Creio que é preciso contrapor-se a este pessimismo, criando uma agenda de longo prazo, se queremos ter um futuro melhor e mais sustentável. Foi este imperativo de contribuir para equilibrar as pressões de curto prazo com as necessidades de longo prazo que me fez aceitar participar da Comissão para as Futuras Gerações, criada pela Martin School, da Universidade de Oxford, e presidida por Pascal Lamy, o ex-diretor-geral da OMC.

Este grupo foi composto de pessoas ilustres das mais variadas procedências, como Chris Patten, o chanceler de Oxford, Ian Golding, Trevor Manuel, Robert Zoellick, Ana Huffington, Lionel Barber, Mo Ibrahim, Lord Stern, Lord Rees, Nadan Nilekani, Jean Claude Trichet, Liu He, Kishore Marubani e alguns outros. Sua motivação central era uma preocupação profunda com o impasse nas negociações de comércio internacional, mudanças climáticas, embates cibernéticos e outras. A nosso ver, não é aceitável que tantos processos que buscam equacionar graves problemas globais estejam entravados. Há, entretanto, razão para esperar melhorias.

Em contraste com os Estados Unidos e virtualmente com todos os demais países do mundo, o rendimento pessoal entre os 10% mais pobres da população mundial cresceu mais do que o dobro do rendimento dos 10% mais ricos. A população mundial vivendo em extrema pobreza caiu de 16,4 em 1995 para apenas 4,7 por cento em 2009.

O resultado de nosso projeto de um ano de pesquisas, análise e debates é uma agenda prática para a ação. O documento chama-se em inglês “Now for the Long Term”, foi publicado no dia 16 de outubro e apresenta diversas recomendações de mudanças

A experiência brasileira, assim como de outras nações, inclusive África do Sul, México, Malawi e Zâmbia, é que transferências em dinheiro podem ter impactos positivos em reduzir a pobreza infantil e aumentar a renda das famílias. Estas famílias podem usar estas ajudas para investir em seus filhos, pagando por sua educação e saúde, com efeitos multiplicadores na economia local. Os integrantes da Comissão foram encorajados pela evidência que, em países de renda média e alta, 25% dos estímulos fiscais desde a crise de 2008 foram direcionados para medidas de proteção social.Não podemos deixar cair estas tendências.
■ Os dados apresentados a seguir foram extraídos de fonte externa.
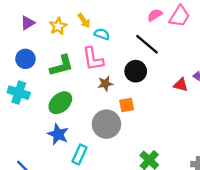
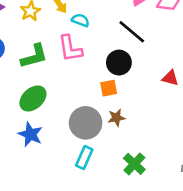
brown star: (105, 84) -> (116, 118), moved
orange square: (127, 105) -> (109, 88), moved
cyan rectangle: (79, 154) -> (84, 158), moved

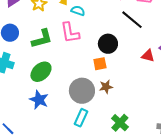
black line: (132, 32) -> (132, 20), moved

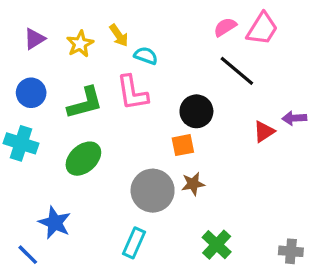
red triangle: (148, 56) -> (264, 132), turned -48
blue star: (39, 100) -> (55, 223), moved
cyan rectangle: (81, 118) -> (134, 243), moved

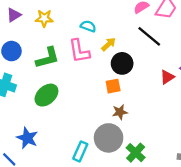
yellow arrow: (119, 35) -> (109, 44), moved, turned -98
yellow star: (80, 44) -> (44, 18), turned 30
gray circle: (153, 191) -> (109, 138), moved

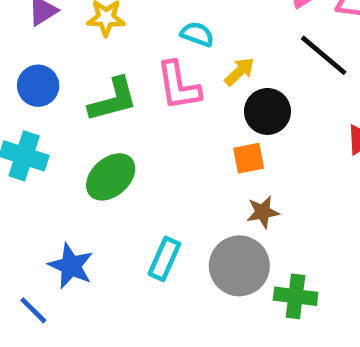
cyan rectangle: (80, 151) -> (164, 259), moved
green cross: (136, 153) -> (296, 296), turned -36

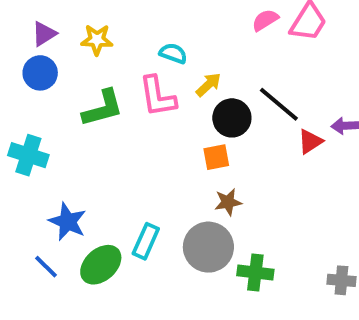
black line: (324, 55) -> (279, 104), moved
blue circle: (38, 86) -> (40, 73), moved
green ellipse: (111, 177) -> (101, 265), moved
blue star: (71, 266) -> (68, 222), moved
blue line: (33, 310) -> (46, 267), moved

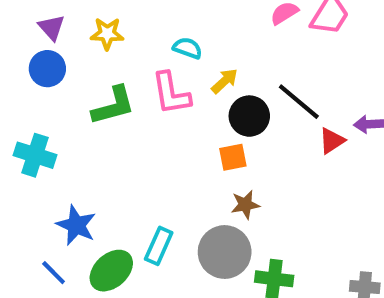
purple triangle: (44, 34) -> (52, 27), turned -40

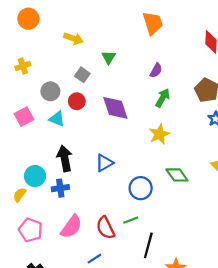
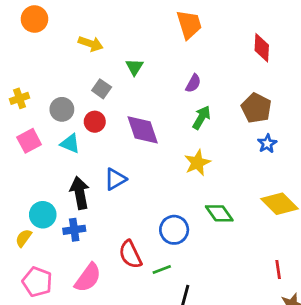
yellow cross: (23, 66) -> (19, 98), moved
blue triangle: (104, 163) -> (115, 179), moved
red semicircle: (105, 228) -> (130, 254), moved

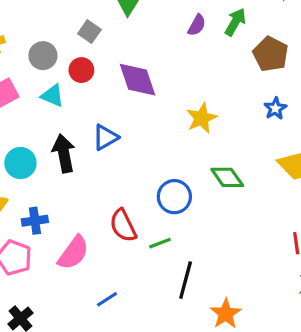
green arrow: (201, 118) -> (235, 22), moved
blue star: (267, 144) -> (275, 109), moved
cyan circle: (43, 215) -> (20, 163), moved
blue cross: (74, 230) -> (35, 221), moved

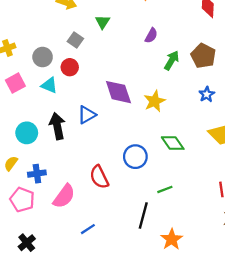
green arrow: (235, 22) -> (172, 60), moved
purple diamond: (137, 80) -> (118, 92), moved
green line: (160, 243) -> (165, 189), moved

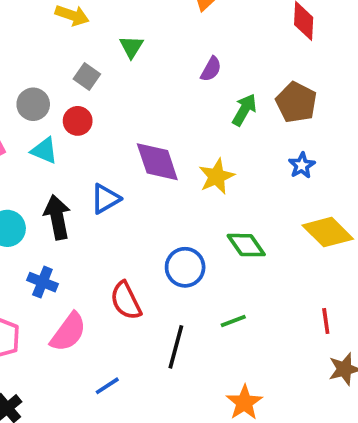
blue cross: (37, 174) -> (42, 282), moved, turned 30
black line: (143, 215) -> (176, 347), moved

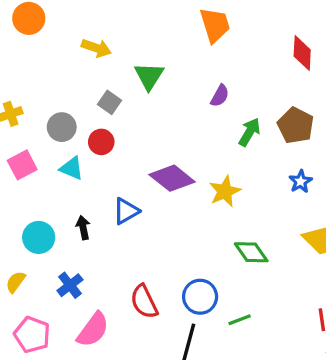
green triangle: (131, 47) -> (149, 76), size x1.4
purple diamond: (157, 162) -> (172, 178), turned -33
black arrow: (57, 217) -> (83, 228), size x0.6
blue circle: (185, 267) -> (200, 297), moved
blue cross: (42, 282) -> (70, 285), turned 30

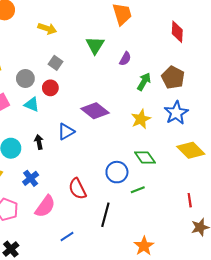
green triangle: (149, 76) -> (95, 45), moved
blue star: (301, 181) -> (176, 113), size x1.6
yellow star: (225, 191) -> (141, 119), moved
blue circle: (200, 297) -> (117, 172), moved
green line: (240, 320) -> (138, 190), moved

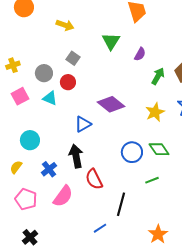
black arrow: (39, 142) -> (76, 156), moved, size x1.6
blue circle: (117, 172) -> (132, 152), moved
blue line: (67, 237) -> (100, 228), moved

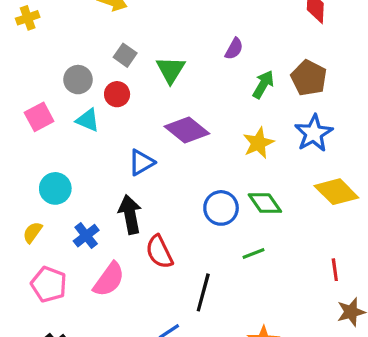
green triangle: (111, 41) -> (171, 70), moved
yellow cross: (13, 65) -> (28, 18), moved

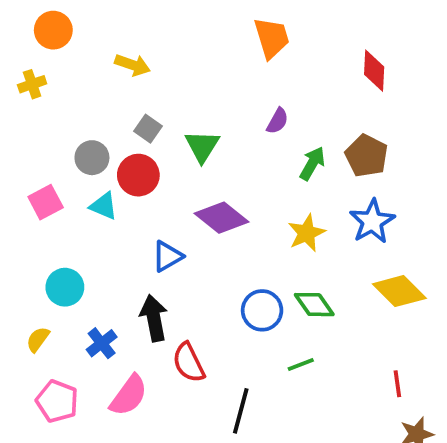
red circle: (117, 94) -> (138, 175), size x1.4

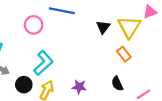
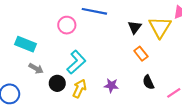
orange rectangle: (124, 54) -> (141, 54), moved

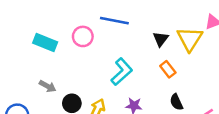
cyan rectangle: (25, 44) -> (45, 43), moved
cyan L-shape: (76, 62) -> (122, 72), moved

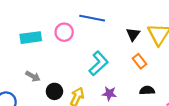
cyan rectangle: (45, 43) -> (31, 38), turned -30
black semicircle: (176, 102) -> (147, 90), turned 112

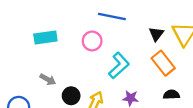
pink circle: (64, 32) -> (92, 41), moved
orange rectangle: (140, 61) -> (163, 63), size x1.5

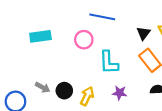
cyan L-shape: (119, 65) -> (109, 62), turned 130
gray arrow: (48, 79) -> (43, 87), moved

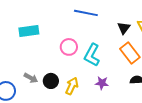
pink circle: (84, 40) -> (69, 47), moved
cyan L-shape: (109, 62) -> (92, 55), turned 30

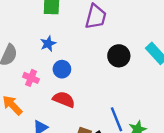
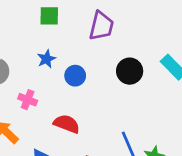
blue circle: (62, 69) -> (75, 76), moved

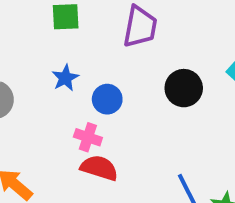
pink cross: (28, 100) -> (88, 137), moved

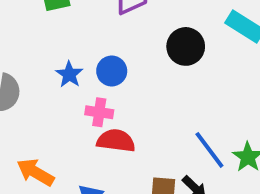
blue star: (65, 78) -> (69, 74), moved

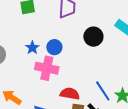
pink cross: (99, 112) -> (47, 68), size x1.6
red semicircle: (116, 141) -> (70, 94), moved

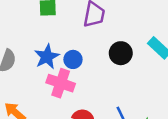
blue star: (32, 48) -> (47, 57), size x1.5

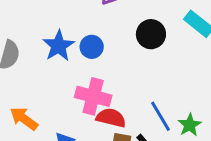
pink cross: (61, 83) -> (93, 96), moved

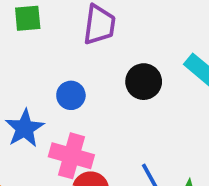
blue star: (59, 46) -> (25, 128), moved

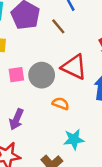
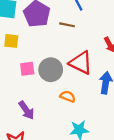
brown line: (58, 26) -> (67, 25), turned -40
purple arrow: (16, 119) -> (26, 110), turned -60

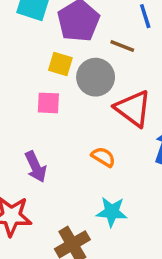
yellow square: (11, 41) -> (60, 64), moved
gray circle: (51, 70) -> (96, 77), moved

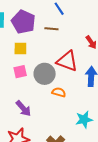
gray circle: (96, 77) -> (45, 74), moved
cyan star: (112, 212) -> (84, 120), moved

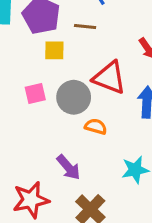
yellow square: (20, 48) -> (54, 50), moved
purple arrow: (23, 108) -> (68, 167), moved

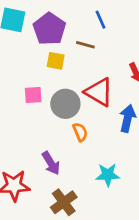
orange semicircle: (96, 127) -> (80, 132), turned 42

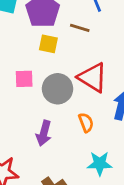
orange semicircle: (80, 132) -> (86, 123), moved
purple arrow: (51, 163) -> (44, 133), moved, turned 45

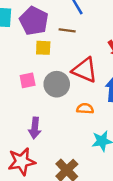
orange semicircle: (86, 123) -> (85, 109), turned -56
purple arrow: (44, 133) -> (35, 128), moved

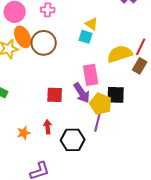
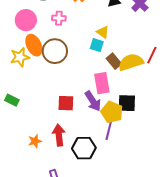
brown rectangle: (140, 66) -> (114, 61), moved, turned -70
red arrow: (48, 127) -> (59, 135), size x1.5

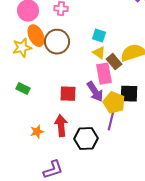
yellow triangle: (103, 32) -> (99, 53), moved
brown rectangle: (114, 61) -> (114, 62), moved
green rectangle: (12, 100) -> (23, 89), moved

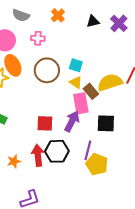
brown circle: (57, 42) -> (47, 70), moved
purple arrow: (95, 92) -> (72, 121), turned -120
yellow pentagon: (114, 103) -> (97, 164), moved
black hexagon: (86, 139) -> (57, 151), moved

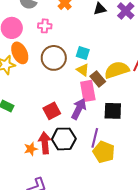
red square: (45, 123) -> (52, 111), turned -30
orange star: (14, 161) -> (31, 149), moved

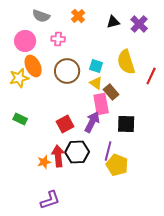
yellow semicircle: (117, 70) -> (126, 62), moved, turned -90

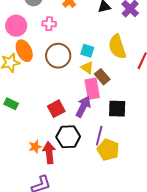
red arrow: (58, 156) -> (49, 153), moved

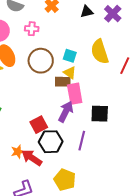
brown rectangle: (102, 77) -> (63, 82), moved, turned -49
red square: (56, 109) -> (39, 125), moved
yellow pentagon: (108, 150) -> (65, 180), moved
red arrow: (49, 153) -> (32, 158), turned -50

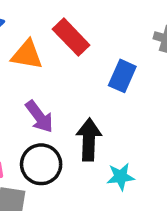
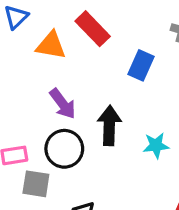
cyan star: (121, 177) -> (156, 145), moved

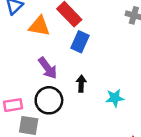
blue rectangle: (141, 65) -> (80, 42), moved
black arrow: (109, 125) -> (81, 84), size x0.6

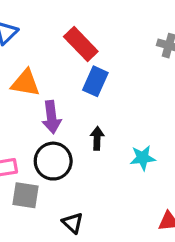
orange triangle: (39, 26) -> (25, 83), moved
purple arrow: (48, 68) -> (52, 117), turned 30

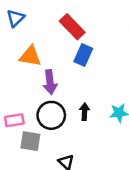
black arrow: (97, 138) -> (84, 112), moved

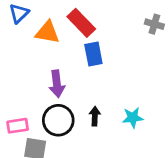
blue rectangle: (83, 55) -> (93, 54), turned -35
orange triangle: (30, 56) -> (47, 32), moved

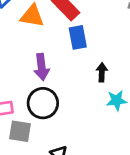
black arrow: (95, 116) -> (102, 72), moved

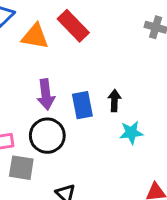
blue rectangle: (78, 37) -> (82, 105), moved

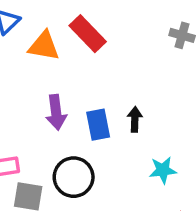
cyan star: (131, 133) -> (163, 170), moved
black circle: (47, 136) -> (74, 177), moved

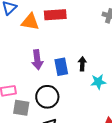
red rectangle: (88, 34) -> (55, 15), turned -50
cyan star: (163, 170) -> (98, 82), moved

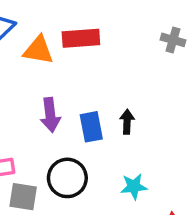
cyan star: (98, 82) -> (134, 186), moved

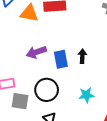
purple arrow: (50, 115) -> (36, 52), turned 78

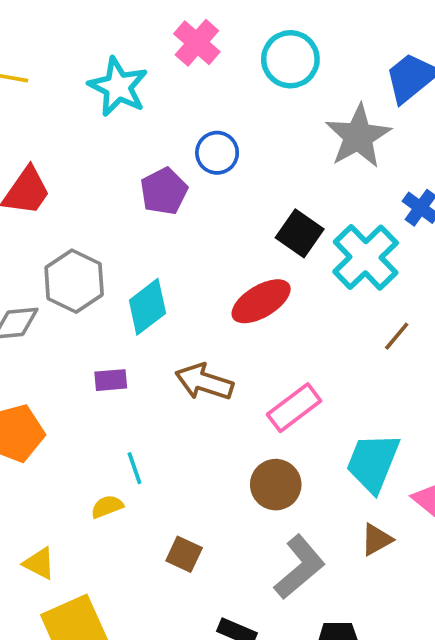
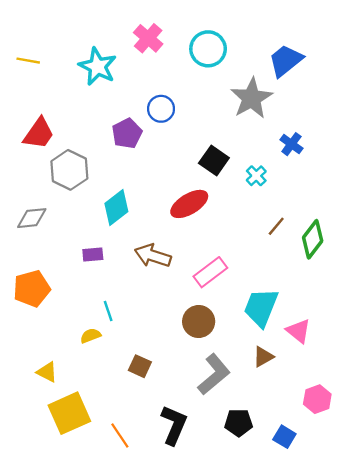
cyan cross: (366, 257) -> (256, 176), size x0.5
gray hexagon: (74, 281) -> (69, 170), moved

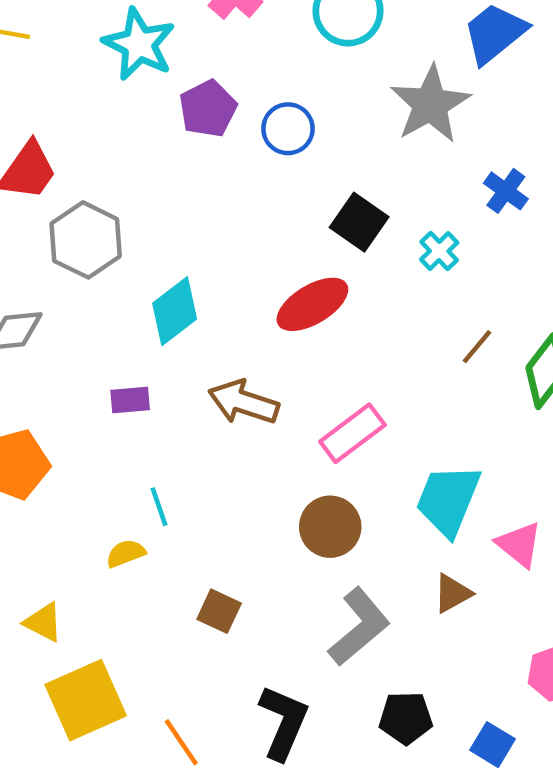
blue circle: (161, 109) -> (288, 129), moved
purple pentagon: (127, 133) -> (208, 109), moved

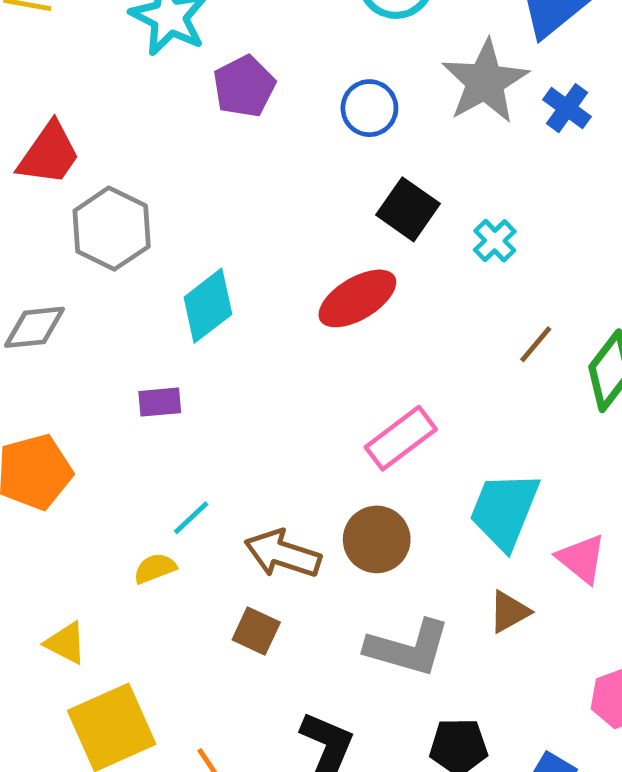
blue circle: (288, 129) -> (369, 108), moved
blue cross: (506, 191) -> (567, 108), moved
brown arrow: (244, 402) -> (283, 554), moved
cyan line: (159, 507) -> (191, 518), turned 66
gray L-shape: (359, 627) -> (408, 648), turned 56

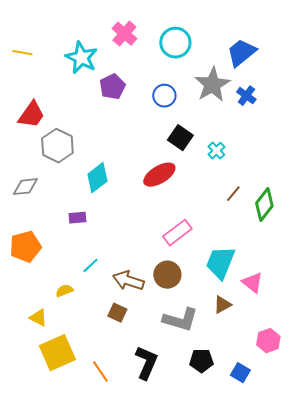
yellow semicircle: (155, 568) -> (64, 291), moved

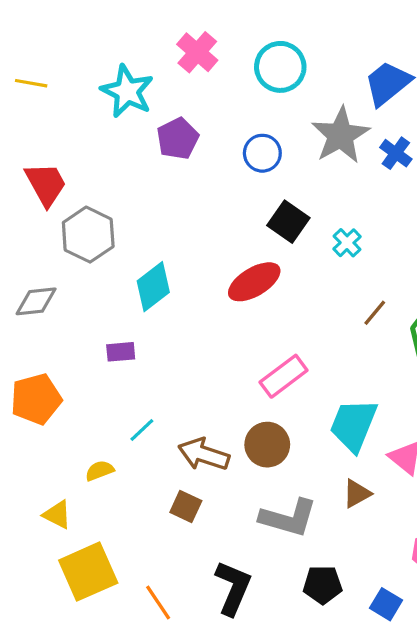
red trapezoid: (31, 115) -> (46, 184), turned -64

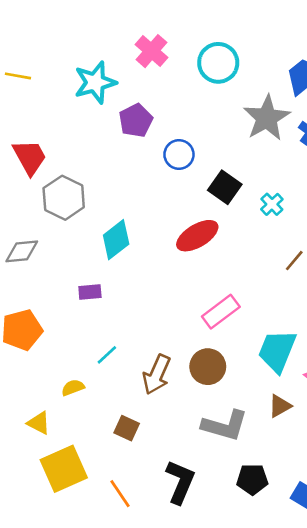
cyan star: (127, 91) -> (95, 82), turned 30
blue circle: (262, 153) -> (179, 155), moved
brown arrow: (204, 454) -> (157, 374), turned -84
brown square: (186, 506) -> (127, 428), moved

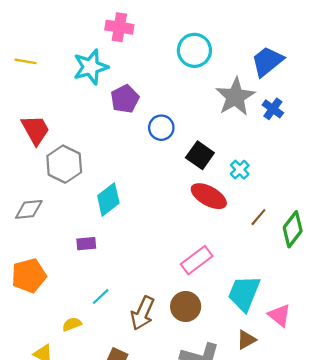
pink cross: (151, 51) -> (119, 27), moved, turned -32
red ellipse: (197, 236) -> (209, 196), moved, turned 60

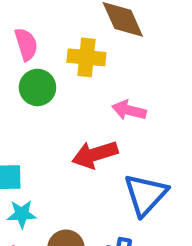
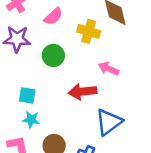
pink semicircle: (26, 44) -> (53, 16), turned 54
green circle: (38, 87) -> (53, 55), moved

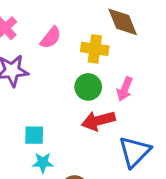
green circle: (53, 55) -> (88, 87), moved
pink arrow: (109, 69) -> (125, 89), turned -84

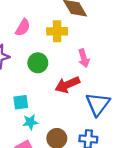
green circle: (88, 87) -> (38, 63), moved
pink arrow: (125, 89) -> (84, 58), turned -30

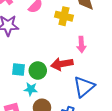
green circle: (38, 63) -> (38, 71), moved
cyan star: (30, 122) -> (31, 89), moved

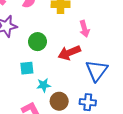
green circle: (38, 71) -> (37, 42), moved

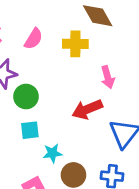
green circle: (37, 42) -> (26, 97), moved

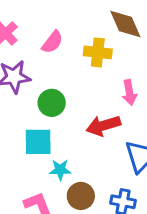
green circle: (26, 97) -> (52, 103), moved
cyan square: (30, 130) -> (38, 142), size x1.4

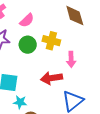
yellow cross: (98, 52) -> (51, 41), moved
green circle: (52, 103) -> (28, 45), moved

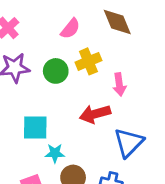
pink semicircle: (27, 20) -> (70, 29), moved
yellow cross: (51, 41) -> (88, 61), turned -30

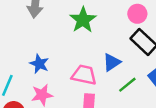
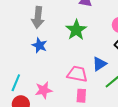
blue star: (39, 64) -> (39, 45), moved

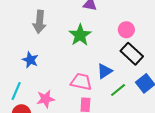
blue star: (39, 45) -> (30, 60), moved

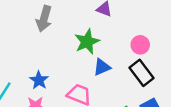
blue star: (30, 60) -> (39, 80), moved
blue triangle: (105, 71) -> (102, 67), moved

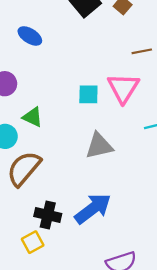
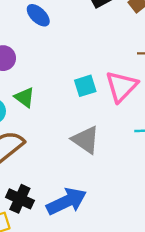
cyan square: (88, 94) -> (85, 86), turned -30
gray triangle: (99, 146) -> (86, 140), turned 36

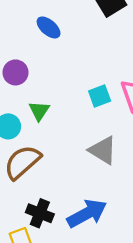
green triangle: (25, 97) -> (39, 111), turned 30

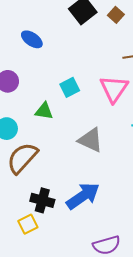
cyan square: (100, 96) -> (70, 87), moved
green triangle: (39, 111) -> (44, 111), moved, turned -48

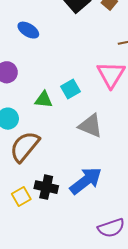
cyan square: (70, 87) -> (70, 89), moved
yellow square: (28, 224) -> (21, 196), moved

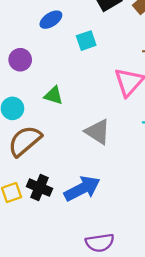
blue ellipse: (28, 30) -> (51, 20), turned -75
cyan square: (70, 89) -> (86, 41), moved

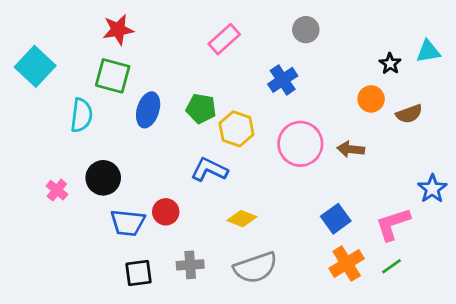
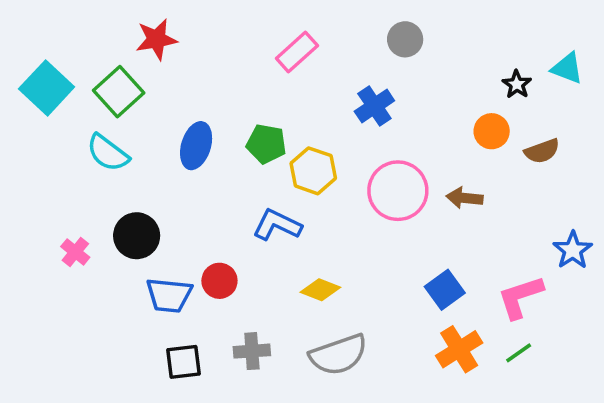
cyan triangle: (428, 51) -> (567, 68), turned 30
green square: (113, 76) -> (119, 92), moved, turned 33
cyan semicircle: (81, 115) -> (108, 153), turned 120

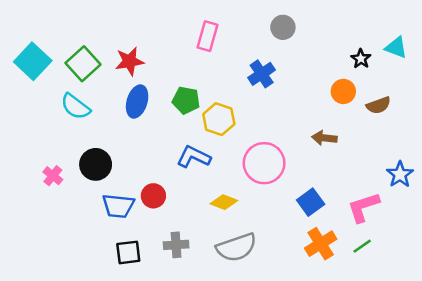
red star: (156, 39) -> (130, 61), moved
pink rectangle: (297, 52) -> (207, 36), turned -32
pink circle: (398, 191) -> (264, 163), moved

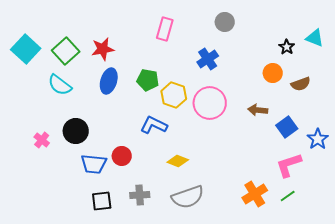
pink circle: (264, 163) -> (210, 103), moved
blue square: (311, 202) -> (287, 127), moved

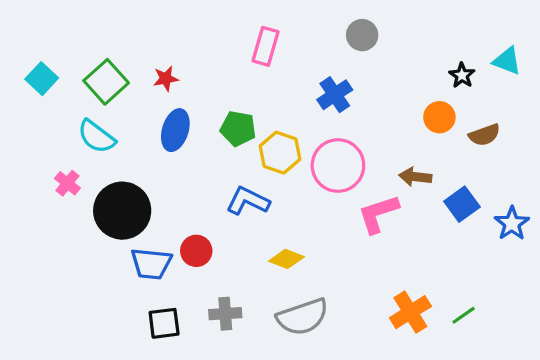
cyan square: (26, 49) -> (42, 79), size x0.7
red star: (103, 49) -> (166, 79), size x0.7
black circle: (76, 131) -> (122, 211), size x1.4
pink cross: (42, 140) -> (67, 183), moved
pink L-shape: (289, 165) -> (378, 214), moved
Outras recomendações importantes da Comissão para as Gerações Futuras dirigem-se à necessidade de reforma das instituições globais, ao enfrentamento dos riscos climáticos e à melhoria da governança corporativa. Elas incluem:

* A criação de uma coalizão (C20-C30-C40) para combater os efeitos nocivos das mudanças climáticas. Seria um grupo formado pelos países do G-20, 30 companhias e 40 cidades. A coalizão buscaria acelerar ações sobre mudanças climáticas com metas mensuráveis que incluam edifícios e veículos eficientes no uso de energia no mapeamento das emissões.

* Estabelecer um sistema de acompanhamento dos regimes fiscais e dos marcos regulatórios para rastrear abusos tributários, promover a troca de informações e aumentar a transparência

* Estabelecer limites temporais para o financiamento público de instituições internacionais a fim de assegurar que haja revisões regulares de seus mandatos e exame de seus resultados.

* Remover subsídios perversos em agricultura e hidrocarbonetos e reorientá-los para os mais pobres.

O documento de agora para o longo prazo identifica áreas essenciais onde é necessário realizar mais progressos e desenha uma agenda realista para a ação. Nossa crença é que não podemos pensar que nossos netos e bisnetos vão encontrar respostas para os problemas mais difíceis se receberem um legado de pobreza, crise ambiental e recursos escassos. Temos a responsabilidade e a capacidade de criar um futuro sustentável e que inclua a todos. Nossa esperança é que nossas recomendações possam estimular debate e ação sobre os desafios críticos que se apresentam nos planos nacional e global.